Sylvester fished Montana's great rivers with the same soft-hackled wet flies used on the River Test and the River Wharfe in England. And he devised some of his own patterns.

"He found his first ‘spider' flies at Paul Young's fly shop in Detroit, Michigan," Hazel recalled. "That intrigued him then and was mainly all he fished with. They were very popular in Yorkshire, England."

Sylvester went on to publish numerous books on fly-fishing including "Six Months in Scotland: An American View of its Salmon Fishing," "Spinners," and "Two Centuries of Soft-Hackled Flies: A Survey of the Literature Complete with Original Patterns 1747-Present." He documented the use of soft-hackled flies back some 500 years, swore by them on the river and advocated for their use.

"(Sylvester) was not a dry fly fisherman," Hazel said. "He abhorred bead heads. He would say that was not fly-fishing, that you might as well use a spinning rod.

"He developed some flies and spent time tying flies for himself and every time he went out fishing he met people on the river and he would give those flies away."

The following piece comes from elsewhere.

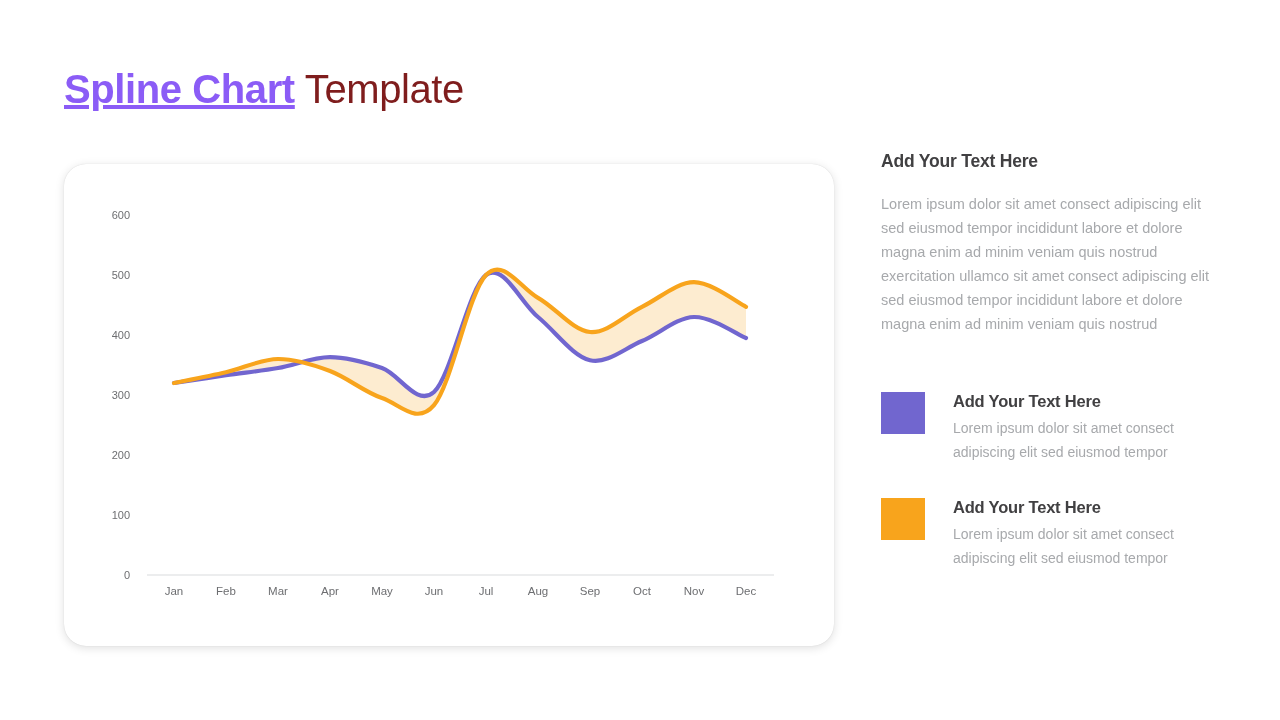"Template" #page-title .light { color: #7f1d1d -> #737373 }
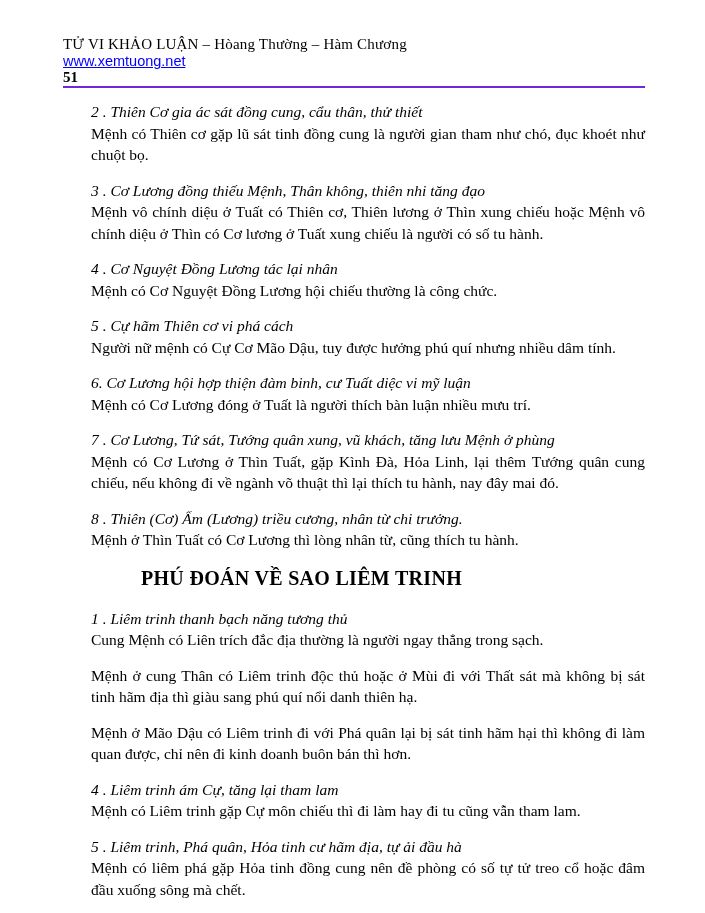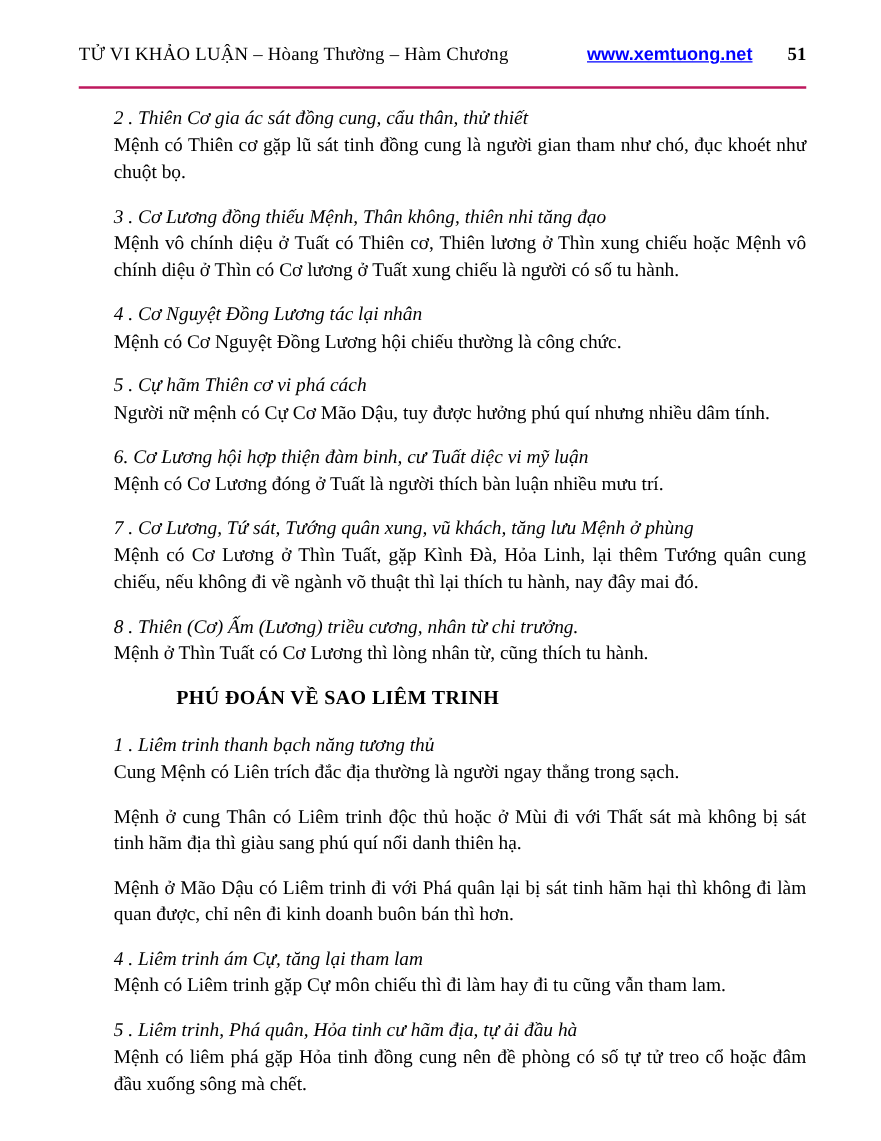"TỬ VI KHẢO LUẬN –" .header-row { border-bottom: 2px solid #be185d -> 2px solid #6d28d9; flex-direction: none -> column; padding-bottom: 16px -> 0 }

Sylvester and Hazel's daughter, Diane Corson, spent many days fishing with her parents on the Madison River. They always packed a picnic to enjoy once the fishing was through.

"My mother and father both waded and followed strict fly-fishing etiquette," Corson said. "You did not speak fishing with my dad. Once you were wading with him in the river, there was no talking. He said to me one time, ‘being on the river is not rectilinear.'"

Sylvester also fished frequently with his neighbor and friend, Jim Bowker. The anglers took long drives to the Missouri River and on the rides home Sylvester would read Bowker the riot act over casting bead heads.

And he'd often surprise Bowker on days the two didn't fish together.

"He would find out I was going fishing and I would go out to the mailbox the next morning and he'd have put a few flies in there for me," Bowker said.

Of course, they were always soft-hackles.

As Sylvester's books on soft-hackled flies grew in popularity, so too did the number of guests venturing to Montana to fish with Nemes. Corson recalls scores of visitors from across the country that came to cast soft-hackles on the Madison with her father during the 1980s.

Sylvester's notoriety extended to Japan where there is a fishing club named in his honor and a fly rod manufacturer that produces a model bearing his name. In 2008, he was the recipient of the "Legends of the Headwaters" award from the Madison-Gallatin chapter of Trout Unlimited.

But for all his success, Sylvester kept that most important part of fishing for himself.

"Syl didn't like to fish too much with people he didn't know," Hazel said. "We liked to fish alone or with a few friends. It was almost a spiritual thing, being out there in the meadows and on the river.

"Personally, I am just happy that he fished as much as he did. I suppose it was just being out there. Some days we'd go out and wouldn't catch a thing. And that was fine."